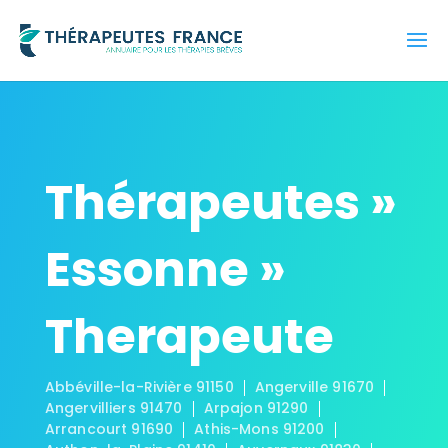
Thérapeutes »
Essonne »
Therapeute
Abbéville-la-Rivière 91150
Angerville 91670
Angervilliers 91470
Arpajon 91290
Arrancourt 91690
Athis-Mons 91200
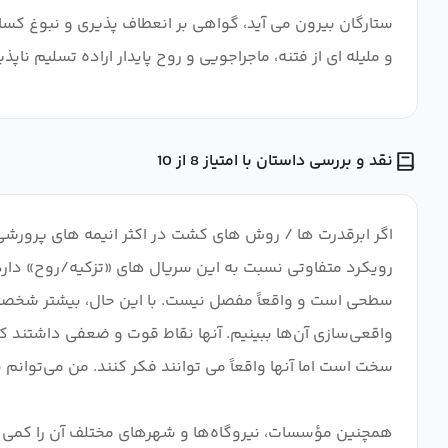
و ملیله ای از فتنه، ماجراجویی و روح پایدار اراده تسلیم ناپذ
نقد و بررسی داستان با امتیاز 8 از 10
اگر ابرقدرت ها / روش های کشت در اکثر انیمه های پرورشی 
رویکرد متفاوتی نسبت به این سریال های «تزکیه/روح» دارد.
سطحی است و واقعاً مفصل نیست. با این حال، بیشتر شخصیت‌ه
واقعی‌سازی آن‌ها ببینیم. آنها نقاط قوت و ضعفی داشتند که ما
همچنین مؤسسات، نیروگاه‌ها و شهرهای مختلف آن را کمی جالب‌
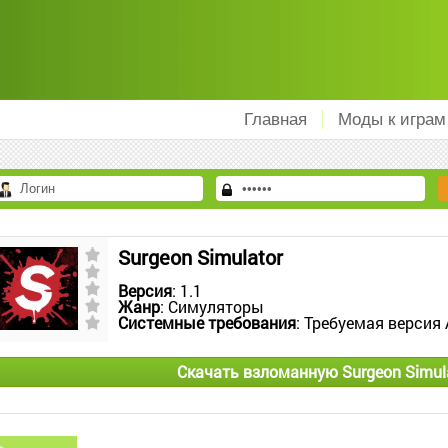
Главная
Моды к играм
Surgeon Simulator
Версия
: 1.1
Жанр
: Симуляторы
Системные требования
: Требуемая версия 
Скачать взломанную Surgeon Simul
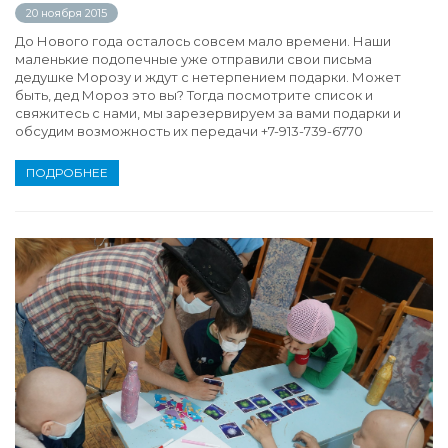
20 ноября 2015
До Нового года осталось совсем мало времени. Наши
маленькие подопечные уже отправили свои письма
дедушке Морозу и ждут с нетерпением подарки. Может
быть, дед Мороз это вы? Тогда посмотрите список и
свяжитесь с нами, мы зарезервируем за вами подарки и
обсудим возможность их передачи +7-913-739-6770
ПОДРОБНЕЕ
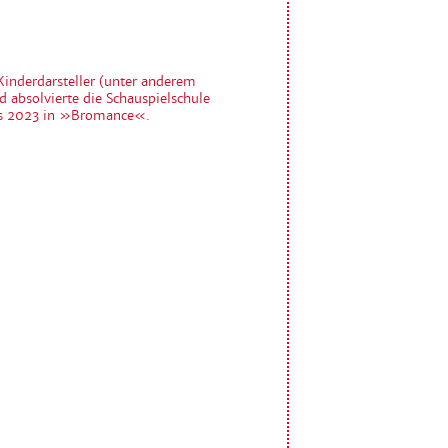
 Kinderdarsteller (unter anderem
 absolvierte die Schauspielschule
uns 2023 in »Bromance«.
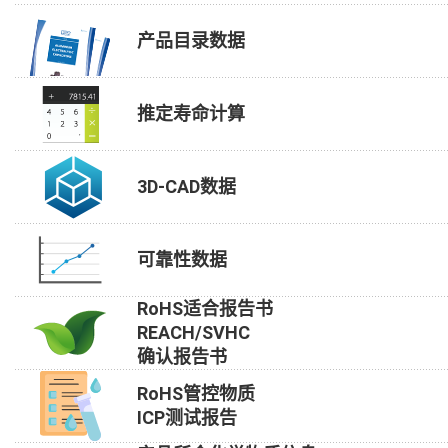
产品目录数据
推定寿命计算
3D-CAD数据
可靠性数据
RoHS适合报告书
REACH/SVHC
确认报告书
RoHS管控物质
ICP测试报告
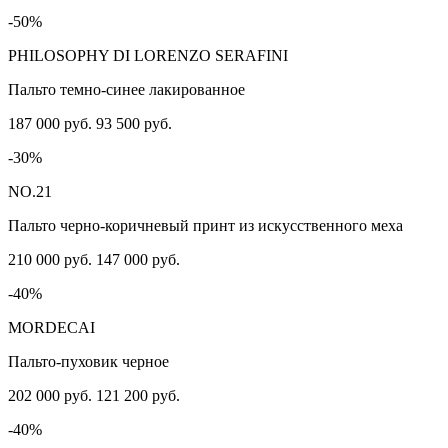
-50%
PHILOSOPHY DI LORENZO SERAFINI
Пальто темно-синее лакированное
187 000 руб.
93 500 руб.
-30%
NO.21
Пальто черно-коричневый принт из искусственного меха
210 000 руб.
147 000 руб.
-40%
MORDECAI
Пальто-пуховик черное
202 000 руб.
121 200 руб.
-40%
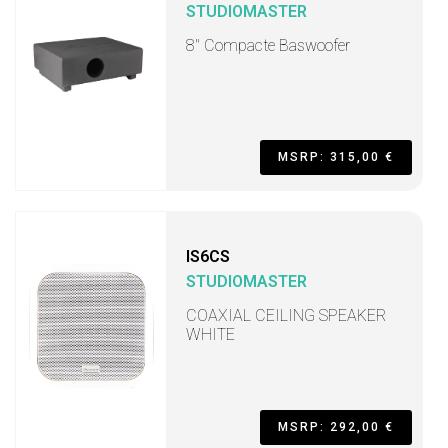
STUDIOMASTER
8" Compacte Baswoofer
MSRP: 315,00 €
IS6CS
STUDIOMASTER
COAXIAL CEILING SPEAKER
WHITE
MSRP: 292,00 €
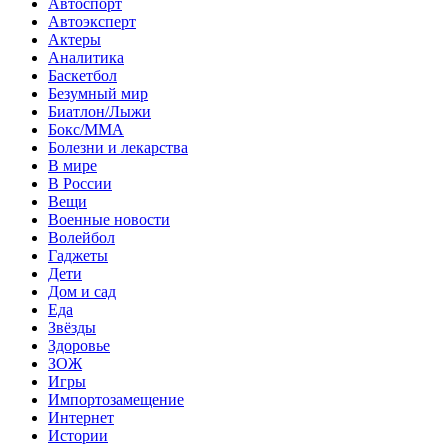
Автоспорт
Автоэксперт
Актеры
Аналитика
Баскетбол
Безумный мир
Биатлон/Лыжи
Бокс/MMA
Болезни и лекарства
В мире
В России
Вещи
Военные новости
Волейбол
Гаджеты
Дети
Дом и сад
Еда
Звёзды
Здоровье
ЗОЖ
Игры
Импортозамещение
Интернет
Истории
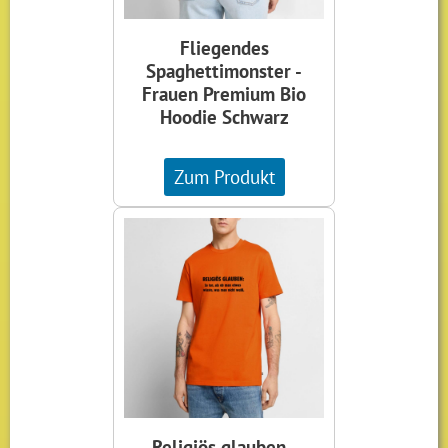
Fliegendes
Spaghettimonster -
Frauen Premium Bio
Hoodie Schwarz
Zum Produkt
Religiös glauben -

#### DIRECTIVE
Render every line of text from all of the entries above as a single numbered list, omitting blank lines. Leave the pictures out of the answer.

#### ANSWER BELOW
1. Thérapeutes »
2. Essonne »
3. Therapeute
4. Abbéville-la-Rivière 91150
5. Angerville 91670
6. Angervilliers 91470
7. Arpajon 91290
8. Arrancourt 91690
9. Athis-Mons 91200
10. و ملیله ای از فتنه، ماجراجویی و روح پایدار اراده تسلیم ناپذ
11. نقد و بررسی داستان با امتیاز 8 از 10
12. اگر ابرقدرت ها / روش های کشت در اکثر انیمه های پرورشی 
13. رویکرد متفاوتی نسبت به این سریال های «تزکیه/روح» دارد.
14. سطحی است و واقعاً مفصل نیست. با این حال، بیشتر شخصیت‌ه
15. واقعی‌سازی آن‌ها ببینیم. آنها نقاط قوت و ضعفی داشتند که ما
16. همچنین مؤسسات، نیروگاه‌ها و شهرهای مختلف آن را کمی جالب‌
17. Главная
18. Моды к играм
19. Surgeon Simulator
20. Версия
21. : 1.1
22. Жанр
23. : Симуляторы
24. Системные требования
25. : Требуемая версия 
26. Скачать взломанную Surgeon Simul
27. 20 ноября 2015
28. До Нового года осталось совсем мало времени. Наши
29. маленькие подопечные уже отправили свои письма
30. дедушке Морозу и ждут с нетерпением подарки. Может
31. быть, дед Мороз это вы? Тогда посмотрите список и
32. свяжитесь с нами, мы зарезервируем за вами подарки и
33. обсудим возможность их передачи +7-913-739-6770
34. ПОДРОБНЕЕ
35.  Kinderdarsteller (unter anderem
36.  absolvierte die Schauspielschule
37. uns 2023 in »Bromance«.
38. 产品目录数据
39. 推定寿命计算
40. 3D-CAD数据
41. 可靠性数据
42. RoHS适合报告书
43. REACH/SVHC
44. 确认报告书
45. RoHS管控物质
46. ICP测试报告
47. -50%
48. PHILOSOPHY DI LORENZO SERAFINI
49. Пальто темно-синее лакированное
50. 187 000 руб.
51. 93 500 руб.
52. -30%
53. NO.21
54. Пальто черно-коричневый принт из искусственного меха
55. 210 000 руб.
56. 147 000 руб.
57. -40%
58. MORDECAI
59. Пальто-пуховик черное
60. 202 000 руб.
61. 121 200 руб.
62. -40%
63. STUDIOMASTER
64. 8" Compacte Baswoofer
65. MSRP: 315,00 €
66. IS6CS
67. STUDIOMASTER
68. COAXIAL CEILING SPEAKER
69. WHITE
70. MSRP: 292,00 €
71. Автоспорт
72. Автоэксперт
73. Актеры
74. Аналитика
75. Баскетбол
76. Безумный мир
77. Биатлон/Лыжи
78. Бокс/MMA
79. Болезни и лекарства
80. В мире
81. В России
82. Вещи
83. Военные новости
84. Волейбол
85. Гаджеты
86. Дети
87. Дом и сад
88. Еда
89. Звёзды
90. Здоровье
91. ЗОЖ
92. Игры
93. Импортозамещение
94. Интернет
95. Истории
96. Fliegendes
97. Spaghettimonster -
98. Frauen Premium Bio
99. Hoodie Schwarz
100. Zum Produkt
101. Religiös glauben -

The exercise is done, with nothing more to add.